Figure 1. Dose-effect association between the consumption of chocolate and the risks of cardiovascular events. From Ren et al., Heart, 2019.

It is now clearly established that several risk factors for cardiovascular disease (hypertension, inflammation, insulin resistance, metabolic syndrome) also increase the risk of cognitive decline and dementia. Conversely, recognized factors to protect cardiovascular health, such as physical exercise or the Mediterranean diet, are associated with a significant decrease in the risk of cognitive disorders. In other words, what is good for the heart is also good for the brain, which raises the interesting possibility that the regular consumption of cocoa-based products can also result in benefits for cognitive function. Studies conducted to date support this, as a high intake of flavonoid-rich foods such as tea, red wine and chocolate is associated with reduced risk of cognitive decline and improved brain performance.
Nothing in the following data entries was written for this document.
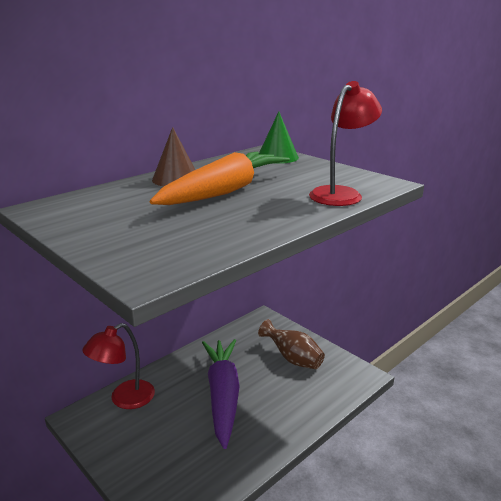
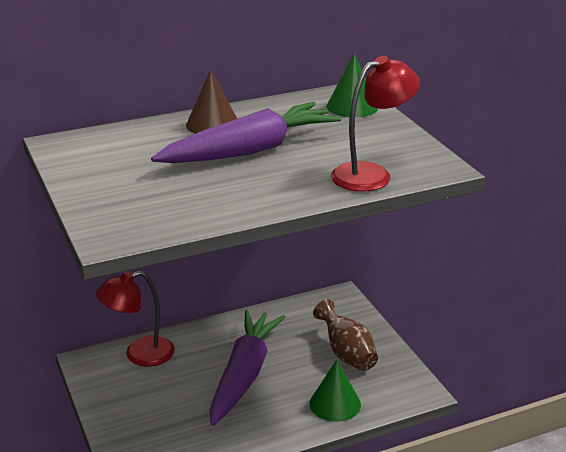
camera: 20 degrees right, 5 degrees up
orange carrot [150,152,290,205] -> purple carrot [151,102,341,163]
none -> green cone [310,360,361,422]

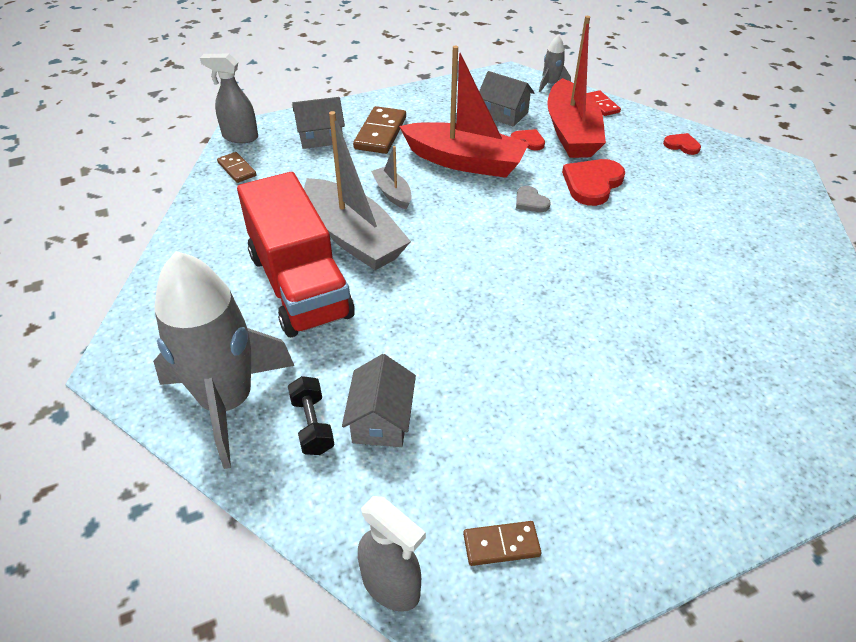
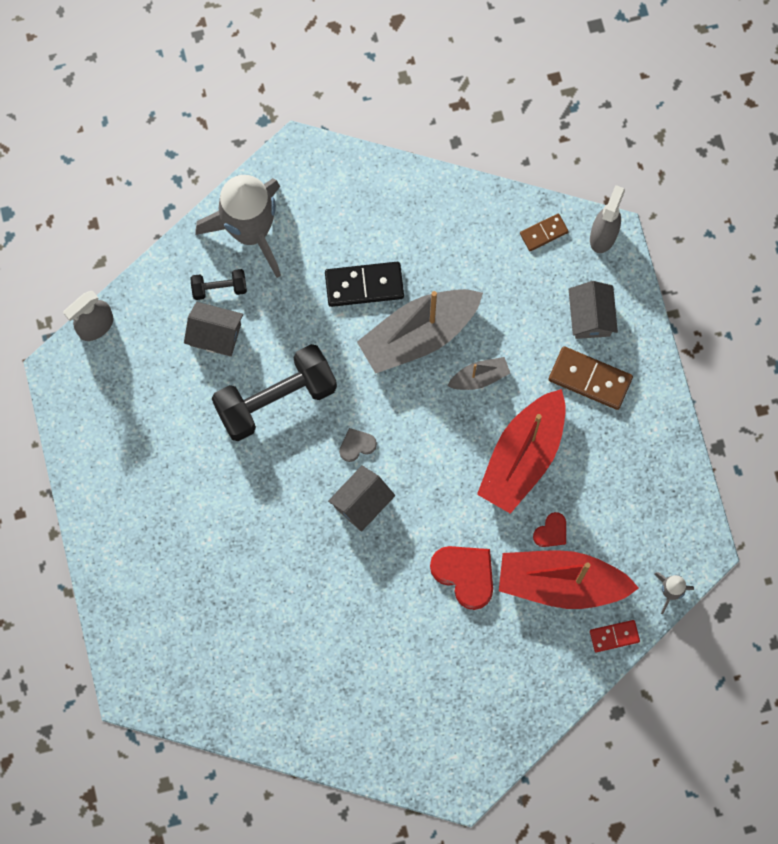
camera: 100 degrees right, 30 degrees up
red truck [237,172,355,337] -> black domino [325,262,404,307]
brown domino [463,521,541,566] -> none
grey house [479,71,535,127] -> grey house moved to [328,465,395,532]
grey heart [516,186,551,212] -> grey heart moved to [339,428,377,462]
red heart [663,133,701,155] -> none
none -> black dumbbell [212,344,337,441]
In a study of people aged 65 to 82 who showed clinical signs of early cognitive decline, daily consumption of a beverage made with chocolate high in polyphenols was associated with significant improvement of cognitive functions.

More recently, a randomized clinical study showed that dark chocolate consumption was associated with a significant improvement in visual acuity and contrast sensitivity a few hours after intake, a positive impact possibly related to an improvement in blood circulation in the richly vascularized retina. Milk chocolate, which contains less polyphenols, has no effect, suggesting that flavonoids in cocoa are responsible for this improvement in vision.